Generalvikar Winterkamp überreicht Verdienstkreuz

Theo Brosthaus aus Dinslaken mit päpstlichem Orden geehrt

Theo Brosthaus (81) aus Dinslaken hat den Orden „Pro Ecclesia et Pontifice“ (auf deutsch: für die Kirche und den Papst) erhalten. Generalvikar Klaus Winterkamp überreichte Brosthaus in dessen Heimatstadt das päpstliche Verdienstkreuz.

Brosthaus widmet sich seit Jahrzehnten ehrenamtlichen Projekten in der Kirche und der Gesellschaft, unter anderem der Migrationsarbeit. „Schaffenskraft bewahrt vor seelischer Schlafkrankheit“, lautet sein Leitsatz. Vor der Überreichung des Ordens feierte Brosthaus mit seinen Gästen und Pfarrer Barthel Kalscheur einen Dankgottesdienst, den der Kirchenchor St. Johannes Eppinghoven musikalisch gestaltete.

Winterkamp: Ehrenamt nicht nur mit Vergnügen verbunden

„Das Verdienstkreuz dürfen Sie nun bei allen kirchlichen Anlässen tragen“, erklärte Winterkamp. Er betonte, Brosthaus werde stellvertretend für alle geehrt, die sich ehrenamtlich engagieren. Ohne diese Menschen „würde Kirche nicht funktionieren“, sagte der Generalvikar. Dieses Engagement sei „nicht immer nur mit Vergnügen verbunden“. „Manches Amt bringt Gegenwind, man macht sich nicht immer nur Freunde.“ Brosthaus zeichne aus, dass er sich sowohl kirchlich als auch in seiner Heimatstadt engagiere.

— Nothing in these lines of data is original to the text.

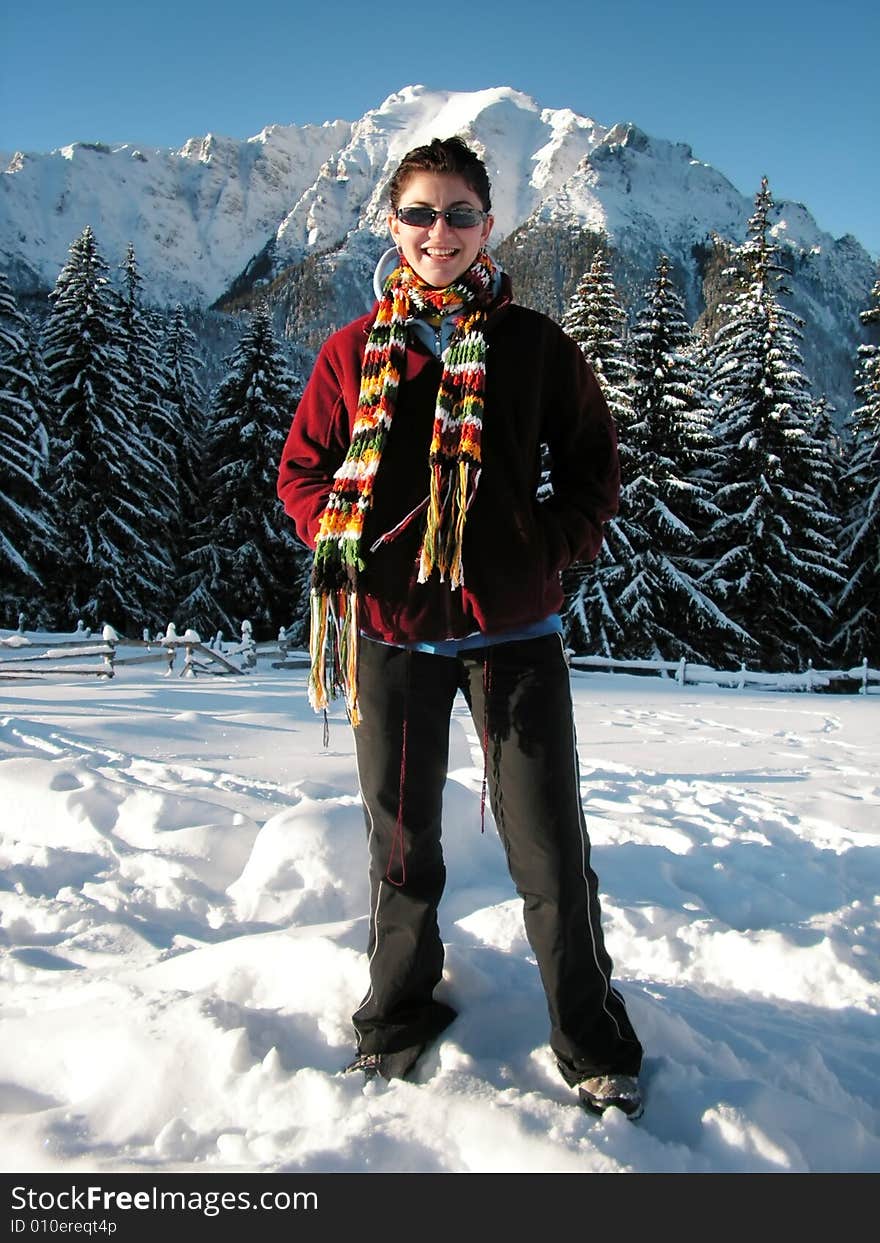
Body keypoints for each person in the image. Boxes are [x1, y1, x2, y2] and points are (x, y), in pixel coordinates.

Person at [276, 136, 644, 1118]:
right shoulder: (353, 352)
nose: (438, 232)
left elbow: (594, 464)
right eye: (418, 214)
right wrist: (339, 537)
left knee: (548, 849)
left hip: (512, 631)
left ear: (489, 226)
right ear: (392, 226)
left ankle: (590, 1037)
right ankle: (396, 1017)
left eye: (458, 214)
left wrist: (546, 543)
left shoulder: (534, 347)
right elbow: (302, 470)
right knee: (400, 845)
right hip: (390, 631)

Brosthaus selbst sprach bei seinen Dankesworten zunächst über den am 21. Februar verstorbenen Diakon Bernhard Groß, mit dem er an vielen Projekten gemeinsam gewirkt hatte und den er in den vergangenen Monaten noch oft besucht hatte. „Danke, Bernhard“ sagte Brosthaus schließlich bewegt, bevor er sich an die zahlreichen Ehrengäste im Johannahaus wandte.

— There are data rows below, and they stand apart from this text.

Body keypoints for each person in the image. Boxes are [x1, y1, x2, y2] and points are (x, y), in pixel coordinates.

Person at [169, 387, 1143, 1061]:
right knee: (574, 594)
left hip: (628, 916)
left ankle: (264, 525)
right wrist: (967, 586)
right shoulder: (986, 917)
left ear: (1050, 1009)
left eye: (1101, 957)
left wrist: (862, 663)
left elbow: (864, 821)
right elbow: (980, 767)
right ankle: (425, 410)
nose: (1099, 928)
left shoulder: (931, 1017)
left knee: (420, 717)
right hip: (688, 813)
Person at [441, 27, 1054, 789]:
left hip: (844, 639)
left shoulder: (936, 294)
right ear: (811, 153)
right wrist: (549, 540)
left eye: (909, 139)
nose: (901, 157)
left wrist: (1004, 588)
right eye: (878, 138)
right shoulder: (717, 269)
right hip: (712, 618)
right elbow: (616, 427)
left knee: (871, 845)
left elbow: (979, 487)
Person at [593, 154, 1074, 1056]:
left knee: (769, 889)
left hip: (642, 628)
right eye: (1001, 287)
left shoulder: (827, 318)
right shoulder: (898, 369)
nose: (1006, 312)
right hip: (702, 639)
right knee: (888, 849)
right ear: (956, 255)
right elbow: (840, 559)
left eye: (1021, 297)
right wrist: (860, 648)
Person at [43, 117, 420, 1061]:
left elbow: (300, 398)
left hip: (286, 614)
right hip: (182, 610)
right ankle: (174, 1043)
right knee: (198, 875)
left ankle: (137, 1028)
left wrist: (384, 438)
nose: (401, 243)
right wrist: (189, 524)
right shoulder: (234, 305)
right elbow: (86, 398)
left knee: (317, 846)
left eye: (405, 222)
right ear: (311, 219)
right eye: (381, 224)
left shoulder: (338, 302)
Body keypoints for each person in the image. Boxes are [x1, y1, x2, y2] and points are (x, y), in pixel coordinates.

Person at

„Ich habe gezögert, diese Ehrung anzunehmen“

„Ich habe zunächst gezögert, diese Ehrung anzunehmen“, erklärte er, schließlich gebe es viele Menschen, die sich in der ehrenamtlichen Arbeit einbringen – und für die er den Orden nun stellvertretend erhalten hat. „Die Botschaft des Evangeliums könnte nicht verkündet werden, wenn sich nicht so viele einsetzen dafür“, betonte Brosthaus.

Noch immer gelte der Satz „Liebe Deinen Nächsten wie Dich selbst“, und man müsse sich schämen, wenn man vom eigenen Glück nichts an andere Menschen abgeben wolle. Eindringlich appellierte er an seine Zuhörer, nicht darauf zu warten, alles verändern zu können, sondern schon jetzt das Mögliche zu machen.

Das Ehrenkreuz „Pro Ecclesia et Pontifice“ wurde von Papst Leo XIII. im Jahr 1888 gestiftet und ist eine Auszeichnung für besondere Verdienste um die Anliegen der Kirche und des Papstes. Inzwischen besteht es aus einem stilisierten Kreuz mit dem Wappen des jeweiligen Papstes und der Inschrift „Pro Ecclesia et Pontifice“. In der Mitte des Kreuzes sind die Apostel Petrus und Paulus dargestellt.